## PROBLEM TO SOLVE
Return the line that contains "cytoplasmic/membranous staining for" plus every line after it to the end of the entries below, exactly as given, and stop there.

## DATA FOR THIS TASK
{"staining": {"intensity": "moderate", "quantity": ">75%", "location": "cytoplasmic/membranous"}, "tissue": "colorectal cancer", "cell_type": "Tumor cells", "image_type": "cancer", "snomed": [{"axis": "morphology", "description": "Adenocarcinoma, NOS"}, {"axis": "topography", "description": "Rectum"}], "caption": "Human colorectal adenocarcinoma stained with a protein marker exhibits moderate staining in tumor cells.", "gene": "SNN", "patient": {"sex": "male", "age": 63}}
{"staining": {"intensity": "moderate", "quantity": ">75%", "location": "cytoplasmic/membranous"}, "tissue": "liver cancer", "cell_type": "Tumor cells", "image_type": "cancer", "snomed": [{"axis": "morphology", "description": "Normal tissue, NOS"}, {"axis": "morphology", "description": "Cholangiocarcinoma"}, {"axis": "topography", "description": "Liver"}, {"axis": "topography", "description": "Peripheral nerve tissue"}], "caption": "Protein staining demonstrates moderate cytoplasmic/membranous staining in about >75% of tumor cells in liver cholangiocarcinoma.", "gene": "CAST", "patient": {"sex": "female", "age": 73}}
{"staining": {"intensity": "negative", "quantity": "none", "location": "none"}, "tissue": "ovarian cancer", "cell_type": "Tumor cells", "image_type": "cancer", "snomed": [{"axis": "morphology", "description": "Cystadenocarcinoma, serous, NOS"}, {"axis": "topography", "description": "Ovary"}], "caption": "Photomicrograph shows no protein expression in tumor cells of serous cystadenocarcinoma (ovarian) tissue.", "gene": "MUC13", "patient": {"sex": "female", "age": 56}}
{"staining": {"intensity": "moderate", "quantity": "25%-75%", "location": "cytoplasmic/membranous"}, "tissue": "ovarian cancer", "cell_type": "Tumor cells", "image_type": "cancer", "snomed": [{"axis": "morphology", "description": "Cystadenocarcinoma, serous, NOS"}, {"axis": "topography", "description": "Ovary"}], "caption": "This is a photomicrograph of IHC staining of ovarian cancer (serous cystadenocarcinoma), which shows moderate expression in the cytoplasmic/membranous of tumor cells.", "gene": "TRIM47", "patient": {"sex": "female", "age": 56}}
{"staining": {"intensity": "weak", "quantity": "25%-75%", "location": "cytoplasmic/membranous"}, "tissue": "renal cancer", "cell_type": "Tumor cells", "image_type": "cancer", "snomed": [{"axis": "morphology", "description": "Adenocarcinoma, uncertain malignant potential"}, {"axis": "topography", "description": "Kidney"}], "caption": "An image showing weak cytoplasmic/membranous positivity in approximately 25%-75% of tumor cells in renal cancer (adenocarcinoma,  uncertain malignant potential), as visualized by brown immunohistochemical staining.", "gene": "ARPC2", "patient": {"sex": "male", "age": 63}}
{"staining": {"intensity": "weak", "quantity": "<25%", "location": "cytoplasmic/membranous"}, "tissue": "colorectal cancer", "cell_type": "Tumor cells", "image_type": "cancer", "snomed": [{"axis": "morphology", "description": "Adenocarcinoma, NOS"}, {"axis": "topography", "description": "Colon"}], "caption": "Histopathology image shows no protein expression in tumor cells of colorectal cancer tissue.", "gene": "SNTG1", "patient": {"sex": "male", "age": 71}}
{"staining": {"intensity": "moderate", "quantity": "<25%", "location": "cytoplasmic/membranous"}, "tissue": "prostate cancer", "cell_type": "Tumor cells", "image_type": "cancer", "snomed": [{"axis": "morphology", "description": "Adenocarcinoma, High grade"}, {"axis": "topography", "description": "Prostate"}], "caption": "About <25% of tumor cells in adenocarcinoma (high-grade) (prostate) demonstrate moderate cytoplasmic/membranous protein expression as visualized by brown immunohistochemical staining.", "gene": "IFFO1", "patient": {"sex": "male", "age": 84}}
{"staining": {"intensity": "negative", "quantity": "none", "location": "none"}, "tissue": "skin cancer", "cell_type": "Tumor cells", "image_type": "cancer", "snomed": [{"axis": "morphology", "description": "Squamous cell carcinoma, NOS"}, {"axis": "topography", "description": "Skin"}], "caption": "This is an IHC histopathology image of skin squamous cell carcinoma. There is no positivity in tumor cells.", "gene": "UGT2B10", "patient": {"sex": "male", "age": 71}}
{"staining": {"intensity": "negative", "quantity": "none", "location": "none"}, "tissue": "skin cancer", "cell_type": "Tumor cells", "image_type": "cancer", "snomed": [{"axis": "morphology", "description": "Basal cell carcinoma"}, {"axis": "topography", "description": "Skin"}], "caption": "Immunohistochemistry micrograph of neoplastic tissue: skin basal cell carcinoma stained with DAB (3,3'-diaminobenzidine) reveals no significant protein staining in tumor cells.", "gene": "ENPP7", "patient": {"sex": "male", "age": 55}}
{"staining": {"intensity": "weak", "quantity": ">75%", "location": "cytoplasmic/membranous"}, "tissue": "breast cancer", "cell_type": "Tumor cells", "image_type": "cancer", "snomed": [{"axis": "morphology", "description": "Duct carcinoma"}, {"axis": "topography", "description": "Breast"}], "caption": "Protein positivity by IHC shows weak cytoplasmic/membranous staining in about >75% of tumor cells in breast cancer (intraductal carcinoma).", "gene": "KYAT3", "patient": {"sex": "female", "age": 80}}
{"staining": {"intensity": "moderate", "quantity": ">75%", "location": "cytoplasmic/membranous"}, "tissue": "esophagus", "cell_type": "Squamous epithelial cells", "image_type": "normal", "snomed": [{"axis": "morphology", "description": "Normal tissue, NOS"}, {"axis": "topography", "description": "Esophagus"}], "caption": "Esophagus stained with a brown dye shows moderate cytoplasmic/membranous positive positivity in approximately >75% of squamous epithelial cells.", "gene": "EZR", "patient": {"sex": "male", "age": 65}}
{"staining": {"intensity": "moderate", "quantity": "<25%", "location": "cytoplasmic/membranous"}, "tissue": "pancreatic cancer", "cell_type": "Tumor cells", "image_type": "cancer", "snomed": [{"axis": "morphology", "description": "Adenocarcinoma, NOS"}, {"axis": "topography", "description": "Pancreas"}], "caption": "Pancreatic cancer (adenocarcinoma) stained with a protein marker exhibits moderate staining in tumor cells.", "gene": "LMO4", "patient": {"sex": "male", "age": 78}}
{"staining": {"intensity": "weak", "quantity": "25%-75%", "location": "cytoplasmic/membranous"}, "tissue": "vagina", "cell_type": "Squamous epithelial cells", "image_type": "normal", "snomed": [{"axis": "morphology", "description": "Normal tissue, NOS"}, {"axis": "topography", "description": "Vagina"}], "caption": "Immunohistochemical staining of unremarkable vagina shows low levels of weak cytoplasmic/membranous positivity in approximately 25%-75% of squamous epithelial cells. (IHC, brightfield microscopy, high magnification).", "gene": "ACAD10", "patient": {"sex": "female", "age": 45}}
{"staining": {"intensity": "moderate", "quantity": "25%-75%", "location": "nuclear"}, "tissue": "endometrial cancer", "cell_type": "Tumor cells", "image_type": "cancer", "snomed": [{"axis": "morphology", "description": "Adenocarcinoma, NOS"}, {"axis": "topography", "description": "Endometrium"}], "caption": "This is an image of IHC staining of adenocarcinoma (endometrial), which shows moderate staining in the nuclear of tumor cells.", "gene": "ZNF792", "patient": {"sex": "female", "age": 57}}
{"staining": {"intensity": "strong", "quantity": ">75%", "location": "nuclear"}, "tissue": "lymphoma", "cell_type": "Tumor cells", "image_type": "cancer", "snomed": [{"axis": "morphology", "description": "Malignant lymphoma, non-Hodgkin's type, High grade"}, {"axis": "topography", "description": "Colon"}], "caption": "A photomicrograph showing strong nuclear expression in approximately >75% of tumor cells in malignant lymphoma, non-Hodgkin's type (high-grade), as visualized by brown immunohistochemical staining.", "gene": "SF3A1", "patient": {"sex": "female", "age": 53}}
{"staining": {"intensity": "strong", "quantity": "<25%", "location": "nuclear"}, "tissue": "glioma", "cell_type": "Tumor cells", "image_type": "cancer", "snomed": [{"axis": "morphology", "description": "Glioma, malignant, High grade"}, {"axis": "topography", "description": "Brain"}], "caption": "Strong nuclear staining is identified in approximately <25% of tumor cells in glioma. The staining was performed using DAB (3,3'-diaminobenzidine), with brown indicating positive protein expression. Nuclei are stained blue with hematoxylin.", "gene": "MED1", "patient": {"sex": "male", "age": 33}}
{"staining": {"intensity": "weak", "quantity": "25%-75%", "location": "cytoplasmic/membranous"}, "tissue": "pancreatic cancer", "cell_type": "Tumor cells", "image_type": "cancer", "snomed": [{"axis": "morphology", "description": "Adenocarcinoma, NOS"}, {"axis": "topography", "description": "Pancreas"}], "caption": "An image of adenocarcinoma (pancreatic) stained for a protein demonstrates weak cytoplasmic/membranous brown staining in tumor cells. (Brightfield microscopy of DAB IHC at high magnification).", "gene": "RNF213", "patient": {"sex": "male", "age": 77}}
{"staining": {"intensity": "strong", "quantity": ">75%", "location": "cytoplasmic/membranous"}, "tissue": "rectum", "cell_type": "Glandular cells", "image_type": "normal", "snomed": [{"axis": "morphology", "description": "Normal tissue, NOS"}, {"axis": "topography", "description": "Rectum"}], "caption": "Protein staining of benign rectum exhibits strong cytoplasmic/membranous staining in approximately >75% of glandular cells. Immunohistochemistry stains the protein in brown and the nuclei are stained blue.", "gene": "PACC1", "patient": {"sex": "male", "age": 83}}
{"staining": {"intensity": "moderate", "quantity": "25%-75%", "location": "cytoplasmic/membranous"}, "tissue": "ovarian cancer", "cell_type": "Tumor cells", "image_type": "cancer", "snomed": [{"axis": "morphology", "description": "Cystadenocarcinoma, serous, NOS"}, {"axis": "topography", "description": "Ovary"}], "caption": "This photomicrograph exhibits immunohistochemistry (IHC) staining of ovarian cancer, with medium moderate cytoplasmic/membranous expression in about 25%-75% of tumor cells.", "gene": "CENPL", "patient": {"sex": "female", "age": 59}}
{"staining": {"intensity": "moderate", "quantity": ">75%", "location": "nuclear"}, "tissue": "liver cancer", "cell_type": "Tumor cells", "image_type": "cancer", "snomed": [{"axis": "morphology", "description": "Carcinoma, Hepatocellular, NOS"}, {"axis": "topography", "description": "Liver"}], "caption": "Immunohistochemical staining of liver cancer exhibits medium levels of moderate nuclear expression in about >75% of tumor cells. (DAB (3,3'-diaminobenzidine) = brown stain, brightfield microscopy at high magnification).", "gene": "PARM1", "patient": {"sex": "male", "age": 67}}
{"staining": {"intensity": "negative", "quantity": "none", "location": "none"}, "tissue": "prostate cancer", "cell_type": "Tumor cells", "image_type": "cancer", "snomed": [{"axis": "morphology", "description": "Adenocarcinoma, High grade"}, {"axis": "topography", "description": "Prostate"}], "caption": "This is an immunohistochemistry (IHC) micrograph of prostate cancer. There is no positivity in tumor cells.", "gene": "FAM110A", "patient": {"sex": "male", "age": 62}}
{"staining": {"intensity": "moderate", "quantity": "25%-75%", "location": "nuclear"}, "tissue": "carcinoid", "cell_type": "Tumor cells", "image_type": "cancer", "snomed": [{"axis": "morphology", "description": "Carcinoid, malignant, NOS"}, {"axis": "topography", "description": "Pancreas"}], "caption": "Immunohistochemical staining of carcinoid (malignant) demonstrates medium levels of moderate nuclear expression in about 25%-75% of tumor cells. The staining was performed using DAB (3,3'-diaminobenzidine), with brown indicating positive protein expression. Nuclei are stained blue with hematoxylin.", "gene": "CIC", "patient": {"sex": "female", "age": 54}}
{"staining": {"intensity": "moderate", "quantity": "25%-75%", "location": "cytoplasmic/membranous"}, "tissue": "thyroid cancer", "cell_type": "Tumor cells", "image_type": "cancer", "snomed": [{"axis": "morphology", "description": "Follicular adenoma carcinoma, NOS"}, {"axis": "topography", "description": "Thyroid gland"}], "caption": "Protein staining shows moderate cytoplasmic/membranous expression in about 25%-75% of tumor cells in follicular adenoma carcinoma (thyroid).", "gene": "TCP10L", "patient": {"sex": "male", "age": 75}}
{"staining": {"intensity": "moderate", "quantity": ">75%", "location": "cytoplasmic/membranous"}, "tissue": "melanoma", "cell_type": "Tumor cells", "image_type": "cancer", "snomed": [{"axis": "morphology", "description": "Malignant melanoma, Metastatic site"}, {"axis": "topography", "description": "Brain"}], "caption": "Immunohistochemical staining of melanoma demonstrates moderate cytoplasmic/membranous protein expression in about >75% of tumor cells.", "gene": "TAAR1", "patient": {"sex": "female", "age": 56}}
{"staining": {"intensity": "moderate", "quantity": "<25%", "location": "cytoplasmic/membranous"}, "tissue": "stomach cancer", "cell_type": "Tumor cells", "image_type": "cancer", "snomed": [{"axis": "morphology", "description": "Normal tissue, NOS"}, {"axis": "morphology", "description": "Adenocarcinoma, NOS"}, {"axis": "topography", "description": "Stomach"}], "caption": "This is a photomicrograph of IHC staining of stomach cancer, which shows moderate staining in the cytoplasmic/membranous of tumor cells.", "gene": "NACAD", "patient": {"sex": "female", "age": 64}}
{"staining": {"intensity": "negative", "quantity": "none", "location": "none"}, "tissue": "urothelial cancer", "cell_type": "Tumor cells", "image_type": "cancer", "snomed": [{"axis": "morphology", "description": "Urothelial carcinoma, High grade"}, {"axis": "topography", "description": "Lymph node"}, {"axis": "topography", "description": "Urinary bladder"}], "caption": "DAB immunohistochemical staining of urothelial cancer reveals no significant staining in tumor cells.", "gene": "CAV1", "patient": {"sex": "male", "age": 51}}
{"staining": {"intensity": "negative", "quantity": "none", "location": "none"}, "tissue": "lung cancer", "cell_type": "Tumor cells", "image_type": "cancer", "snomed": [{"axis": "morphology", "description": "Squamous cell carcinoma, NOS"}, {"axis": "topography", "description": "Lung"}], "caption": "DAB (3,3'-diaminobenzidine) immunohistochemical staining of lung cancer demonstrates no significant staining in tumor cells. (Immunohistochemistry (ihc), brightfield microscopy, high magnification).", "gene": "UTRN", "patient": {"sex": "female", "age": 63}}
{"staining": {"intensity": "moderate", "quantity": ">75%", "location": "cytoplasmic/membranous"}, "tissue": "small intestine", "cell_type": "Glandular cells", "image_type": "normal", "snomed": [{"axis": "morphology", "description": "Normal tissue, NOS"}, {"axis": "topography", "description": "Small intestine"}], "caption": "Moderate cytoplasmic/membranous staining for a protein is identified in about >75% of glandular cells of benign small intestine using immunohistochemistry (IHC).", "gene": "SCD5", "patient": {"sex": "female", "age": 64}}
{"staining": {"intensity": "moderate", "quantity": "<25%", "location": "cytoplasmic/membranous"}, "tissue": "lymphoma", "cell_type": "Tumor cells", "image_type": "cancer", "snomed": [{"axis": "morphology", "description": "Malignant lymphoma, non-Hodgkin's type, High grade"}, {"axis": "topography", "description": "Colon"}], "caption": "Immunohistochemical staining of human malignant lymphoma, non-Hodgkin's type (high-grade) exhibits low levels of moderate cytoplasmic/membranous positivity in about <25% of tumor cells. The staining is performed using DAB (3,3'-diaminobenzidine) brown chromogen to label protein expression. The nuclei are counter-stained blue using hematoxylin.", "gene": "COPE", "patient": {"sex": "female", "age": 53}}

## ANSWER FOR THE TASK
{"staining": {"intensity": "moderate", "quantity": ">75%", "location": "cytoplasmic/membranous"}, "tissue": "small intestine", "cell_type": "Glandular cells", "image_type": "normal", "snomed": [{"axis": "morphology", "description": "Normal tissue, NOS"}, {"axis": "topography", "description": "Small intestine"}], "caption": "Moderate cytoplasmic/membranous staining for a protein is identified in about >75% of glandular cells of benign small intestine using immunohistochemistry (IHC).", "gene": "SCD5", "patient": {"sex": "female", "age": 64}}
{"staining": {"intensity": "moderate", "quantity": "<25%", "location": "cytoplasmic/membranous"}, "tissue": "lymphoma", "cell_type": "Tumor cells", "image_type": "cancer", "snomed": [{"axis": "morphology", "description": "Malignant lymphoma, non-Hodgkin's type, High grade"}, {"axis": "topography", "description": "Colon"}], "caption": "Immunohistochemical staining of human malignant lymphoma, non-Hodgkin's type (high-grade) exhibits low levels of moderate cytoplasmic/membranous positivity in about <25% of tumor cells. The staining is performed using DAB (3,3'-diaminobenzidine) brown chromogen to label protein expression. The nuclei are counter-stained blue using hematoxylin.", "gene": "COPE", "patient": {"sex": "female", "age": 53}}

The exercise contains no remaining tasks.